Joerg Oster wrote: Mon Apr 26, 2021 10:16 pmIt is probably advisable to Limit the number of threads in this case to 16 or 32 at most.
Why would you want to limit a CPU with 64 physical cores to 16 or 32 threads?
Joerg Oster
Posts: 982
Joined: Fri Mar 10, 2006 4:29 pm
Location: Germany
Full name: Jörg Oster

Re: New AMD Ryzen™ Threadripper™ PRO 3995WX (Windows and Multithreading Problem)

Post by Joerg Oster »

syzygy wrote: Sat May 01, 2021 6:59 pm
Joerg Oster wrote: Mon Apr 26, 2021 10:16 pmIt is probably advisable to Limit the number of threads in this case to 16 or 32 at most.
Why would you want to limit a CPU with 64 physical cores to 16 or 32 threads?
For hash clearing purpose only, not for search.
Clearing fi 16 GB with 16 threads should be sufficiently fast.

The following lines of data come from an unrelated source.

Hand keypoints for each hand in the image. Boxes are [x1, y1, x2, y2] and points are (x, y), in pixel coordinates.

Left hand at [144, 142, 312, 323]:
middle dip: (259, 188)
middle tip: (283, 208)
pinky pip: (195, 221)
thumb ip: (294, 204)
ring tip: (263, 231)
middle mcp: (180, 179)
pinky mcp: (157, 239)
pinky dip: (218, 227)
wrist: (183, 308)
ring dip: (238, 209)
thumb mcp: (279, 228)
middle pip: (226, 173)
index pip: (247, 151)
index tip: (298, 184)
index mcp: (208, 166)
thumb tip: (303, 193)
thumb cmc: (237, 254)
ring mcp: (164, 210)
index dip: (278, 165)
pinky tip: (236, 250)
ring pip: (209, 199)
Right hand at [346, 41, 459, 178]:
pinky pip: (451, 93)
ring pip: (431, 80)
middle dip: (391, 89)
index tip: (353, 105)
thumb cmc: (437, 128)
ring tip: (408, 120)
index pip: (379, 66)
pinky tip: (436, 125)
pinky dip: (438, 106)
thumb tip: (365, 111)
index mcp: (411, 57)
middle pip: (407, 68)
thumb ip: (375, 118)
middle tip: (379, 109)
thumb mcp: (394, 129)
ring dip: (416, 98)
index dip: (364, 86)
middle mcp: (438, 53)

My concern was that setting group affinity for the new created threads in TT.clear() might destroy the thread-binding of the search threads.
Jörg Oster
syzygy
Posts: 5780
Joined: Tue Feb 28, 2012 11:56 pm

Re: New AMD Ryzen™ Threadripper™ PRO 3995WX (Windows and Multithreading Problem)

Post by syzygy »

Joerg Oster wrote: Sat May 01, 2021 7:21 pm
syzygy wrote: Sat May 01, 2021 6:59 pm
Joerg Oster wrote: Mon Apr 26, 2021 10:16 pmIt is probably advisable to Limit the number of threads in this case to 16 or 32 at most.
Why would you want to limit a CPU with 64 physical cores to 16 or 32 threads?
For hash clearing purpose only, not for search.
Clearing fi 16 GB with 16 threads should be sufficiently fast.
But the Threads variable controls the number of search threads.

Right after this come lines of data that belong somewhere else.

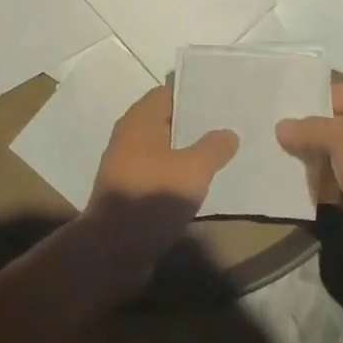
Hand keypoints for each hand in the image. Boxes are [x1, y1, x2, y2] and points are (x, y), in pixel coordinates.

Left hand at [85, 86, 237, 244]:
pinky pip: (160, 172)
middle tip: (230, 122)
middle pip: (166, 120)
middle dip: (195, 122)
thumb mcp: (193, 170)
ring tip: (222, 150)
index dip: (194, 92)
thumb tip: (228, 133)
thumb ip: (213, 148)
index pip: (168, 92)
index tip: (222, 95)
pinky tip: (201, 181)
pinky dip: (178, 173)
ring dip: (187, 150)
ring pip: (164, 148)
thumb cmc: (152, 197)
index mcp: (139, 121)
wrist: (112, 250)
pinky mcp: (130, 191)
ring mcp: (127, 166)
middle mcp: (129, 137)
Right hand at [278, 83, 342, 308]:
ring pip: (330, 159)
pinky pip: (330, 188)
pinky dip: (311, 187)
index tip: (282, 105)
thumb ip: (312, 129)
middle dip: (304, 130)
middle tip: (266, 131)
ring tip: (268, 156)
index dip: (317, 96)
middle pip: (335, 126)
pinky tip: (284, 185)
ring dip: (304, 160)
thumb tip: (282, 127)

16 threads might be enough for TT.clear(), but I see no problem with using more.
My concern was that setting group affinity for the new created threads in TT.clear() might destroy the thread-binding of the search threads.
How could it?
Joerg Oster
Posts: 982
Joined: Fri Mar 10, 2006 4:29 pm
Location: Germany
Full name: Jörg Oster

Re: New AMD Ryzen™ Threadripper™ PRO 3995WX (Windows and Multithreading Problem)

Post by Joerg Oster »

syzygy wrote: Sat May 01, 2021 9:04 pm
Joerg Oster wrote: Sat May 01, 2021 7:21 pm My concern was that setting group affinity for the new created threads in TT.clear() might destroy the thread-binding of the search threads.
How could it?
I don't know. :lol:
Using the same id's for both raised some suspicion on my side.
But I realized they are only used for distributing among the available groups. Right?
Jörg Oster